'''
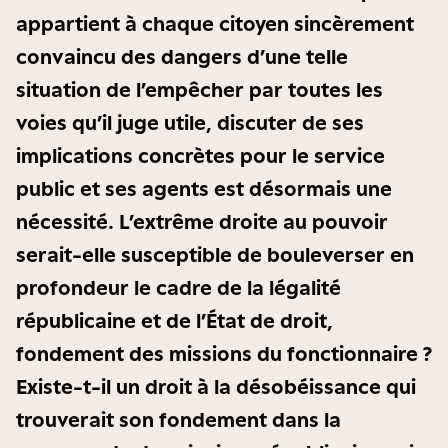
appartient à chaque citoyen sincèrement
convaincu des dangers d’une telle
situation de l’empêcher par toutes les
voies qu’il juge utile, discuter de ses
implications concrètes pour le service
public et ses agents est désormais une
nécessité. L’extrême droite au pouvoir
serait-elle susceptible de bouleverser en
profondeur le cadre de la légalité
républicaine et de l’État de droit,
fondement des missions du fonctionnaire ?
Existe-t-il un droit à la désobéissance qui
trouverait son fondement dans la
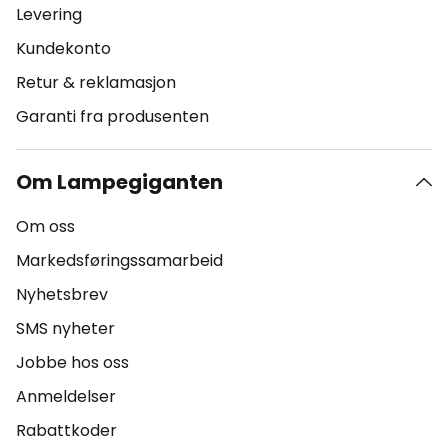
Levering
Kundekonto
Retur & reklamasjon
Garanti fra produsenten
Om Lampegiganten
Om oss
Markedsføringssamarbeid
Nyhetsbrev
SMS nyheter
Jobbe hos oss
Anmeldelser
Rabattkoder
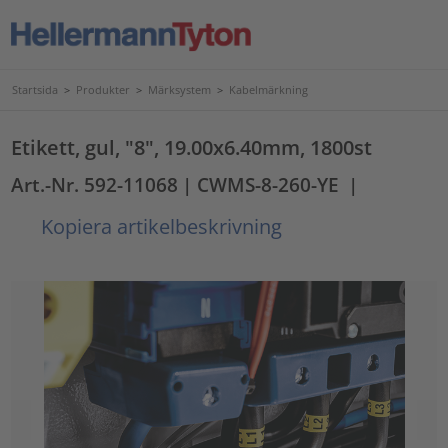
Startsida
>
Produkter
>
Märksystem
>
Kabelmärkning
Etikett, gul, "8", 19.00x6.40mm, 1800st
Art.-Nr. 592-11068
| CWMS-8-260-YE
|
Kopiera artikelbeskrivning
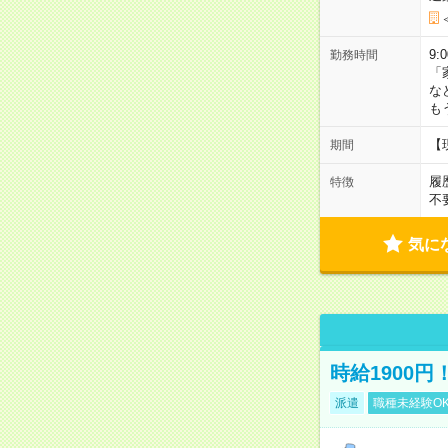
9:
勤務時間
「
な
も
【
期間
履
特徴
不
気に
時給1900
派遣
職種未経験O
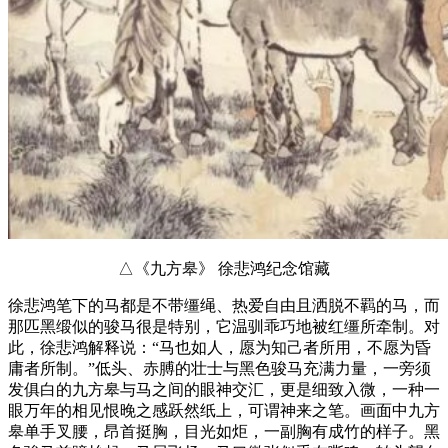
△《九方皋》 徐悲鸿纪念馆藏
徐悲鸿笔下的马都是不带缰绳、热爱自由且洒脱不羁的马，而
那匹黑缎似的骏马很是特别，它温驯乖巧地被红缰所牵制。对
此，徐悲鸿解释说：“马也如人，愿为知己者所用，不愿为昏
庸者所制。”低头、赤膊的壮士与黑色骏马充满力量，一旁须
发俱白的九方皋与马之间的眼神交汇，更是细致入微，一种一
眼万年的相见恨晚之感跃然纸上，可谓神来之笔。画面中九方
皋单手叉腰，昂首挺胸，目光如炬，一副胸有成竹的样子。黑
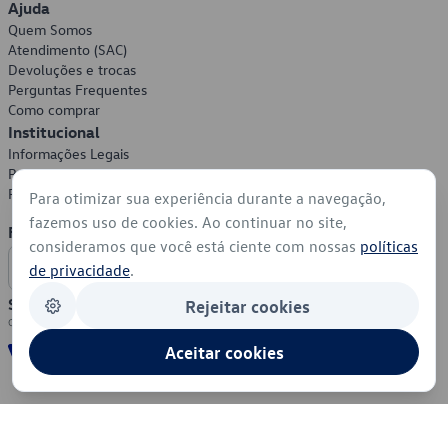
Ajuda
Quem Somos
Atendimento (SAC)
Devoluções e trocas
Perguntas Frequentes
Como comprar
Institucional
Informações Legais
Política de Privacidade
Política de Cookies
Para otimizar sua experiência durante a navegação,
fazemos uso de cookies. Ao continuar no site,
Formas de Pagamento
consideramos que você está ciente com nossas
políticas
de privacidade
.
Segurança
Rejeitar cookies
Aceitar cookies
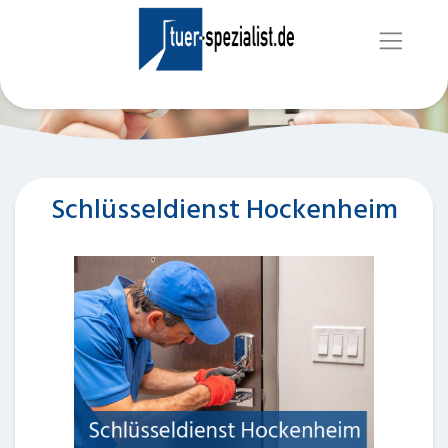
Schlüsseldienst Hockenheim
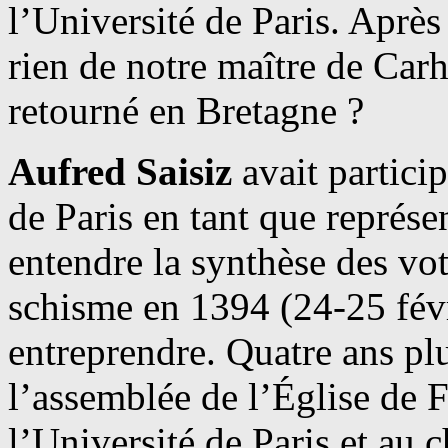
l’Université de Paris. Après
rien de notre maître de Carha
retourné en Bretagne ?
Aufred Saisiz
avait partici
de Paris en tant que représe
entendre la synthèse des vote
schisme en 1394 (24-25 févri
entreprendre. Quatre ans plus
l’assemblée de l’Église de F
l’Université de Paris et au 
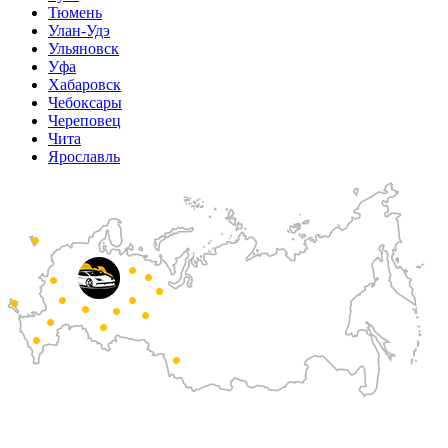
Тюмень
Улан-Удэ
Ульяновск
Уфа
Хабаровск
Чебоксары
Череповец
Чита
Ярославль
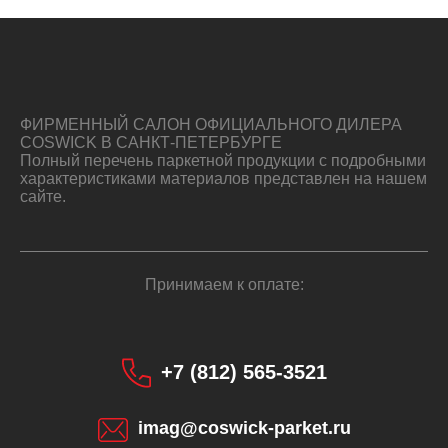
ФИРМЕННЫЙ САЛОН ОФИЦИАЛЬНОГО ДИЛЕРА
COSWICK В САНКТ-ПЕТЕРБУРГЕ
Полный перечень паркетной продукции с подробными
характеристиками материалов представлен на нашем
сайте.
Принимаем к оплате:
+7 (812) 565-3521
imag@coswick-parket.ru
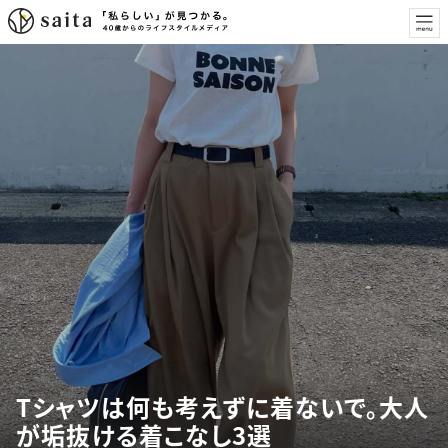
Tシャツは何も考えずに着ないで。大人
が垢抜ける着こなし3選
'''
> _Task requirements_
Only the lines starting at the one with "Jobbe hos oss" and ending at the one with "Para otimizar sua" should be printed, each exactly as it appears in the material above; the pictures are to be omitted.

> _Written solution_
Jobbe hos oss
Anmeldelser
Rabattkoder
Startsida
>
Produkter
>
Märksystem
>
Kabelmärkning
Etikett, gul, "8", 19.00x6.40mm, 1800st
Art.-Nr. 592-11068
| CWMS-8-260-YE
|
Kopiera artikelbeskrivning
9:
勤務時間
「
な
も
【
期間
履
特徴
不
気に
時給1900
派遣
職種未経験O
△《九方皋》 徐悲鸿纪念馆藏
徐悲鸿笔下的马都是不带缰绳、热爱自由且洒脱不羁的马，而
那匹黑缎似的骏马很是特别，它温驯乖巧地被红缰所牵制。对
此，徐悲鸿解释说：“马也如人，愿为知己者所用，不愿为昏
庸者所制。”低头、赤膊的壮士与黑色骏马充满力量，一旁须
发俱白的九方皋与马之间的眼神交汇，更是细致入微，一种一
眼万年的相见恨晚之感跃然纸上，可谓神来之笔。画面中九方
皋单手叉腰，昂首挺胸，目光如炬，一副胸有成竹的样子。黑
Ajuda
Quem Somos
Atendimento (SAC)
Devoluções e trocas
Perguntas Frequentes
Como comprar
Institucional
Informações Legais
Política de Privacidade
Política de Cookies
Para otimizar sua experiência durante a navegação,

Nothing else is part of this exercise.